**WHAT IS REQUIRED:** Give only the number of lines in these records that include "study".
┌──
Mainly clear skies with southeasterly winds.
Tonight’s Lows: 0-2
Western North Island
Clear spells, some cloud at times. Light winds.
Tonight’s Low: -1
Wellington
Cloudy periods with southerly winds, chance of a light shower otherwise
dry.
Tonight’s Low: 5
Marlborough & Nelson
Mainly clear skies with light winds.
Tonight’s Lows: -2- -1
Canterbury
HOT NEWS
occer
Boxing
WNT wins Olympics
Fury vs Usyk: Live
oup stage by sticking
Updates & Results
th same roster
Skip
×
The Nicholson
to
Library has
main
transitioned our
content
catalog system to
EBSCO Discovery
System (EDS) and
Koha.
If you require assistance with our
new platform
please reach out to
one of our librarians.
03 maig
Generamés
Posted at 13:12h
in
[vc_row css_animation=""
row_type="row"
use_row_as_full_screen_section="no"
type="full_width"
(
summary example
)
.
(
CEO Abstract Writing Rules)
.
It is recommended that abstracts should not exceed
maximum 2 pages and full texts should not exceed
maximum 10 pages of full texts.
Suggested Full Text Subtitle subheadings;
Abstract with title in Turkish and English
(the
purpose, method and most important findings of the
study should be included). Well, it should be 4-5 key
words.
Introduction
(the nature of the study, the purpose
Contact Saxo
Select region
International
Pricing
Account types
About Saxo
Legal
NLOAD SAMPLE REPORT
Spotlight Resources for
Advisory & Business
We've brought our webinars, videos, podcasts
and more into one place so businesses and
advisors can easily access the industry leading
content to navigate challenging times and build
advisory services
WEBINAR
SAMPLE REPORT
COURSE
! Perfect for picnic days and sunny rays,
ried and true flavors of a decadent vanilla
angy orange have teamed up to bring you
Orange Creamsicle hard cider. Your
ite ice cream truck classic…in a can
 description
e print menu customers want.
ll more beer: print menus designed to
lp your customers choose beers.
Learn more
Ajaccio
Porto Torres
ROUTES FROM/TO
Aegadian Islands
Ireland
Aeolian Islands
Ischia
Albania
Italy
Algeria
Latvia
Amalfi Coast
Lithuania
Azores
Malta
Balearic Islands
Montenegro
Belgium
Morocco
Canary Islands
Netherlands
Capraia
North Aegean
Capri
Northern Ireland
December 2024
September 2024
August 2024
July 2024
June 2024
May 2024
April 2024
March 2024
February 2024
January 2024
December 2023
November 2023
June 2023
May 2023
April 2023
└──
**RESPONSE AREA:** 2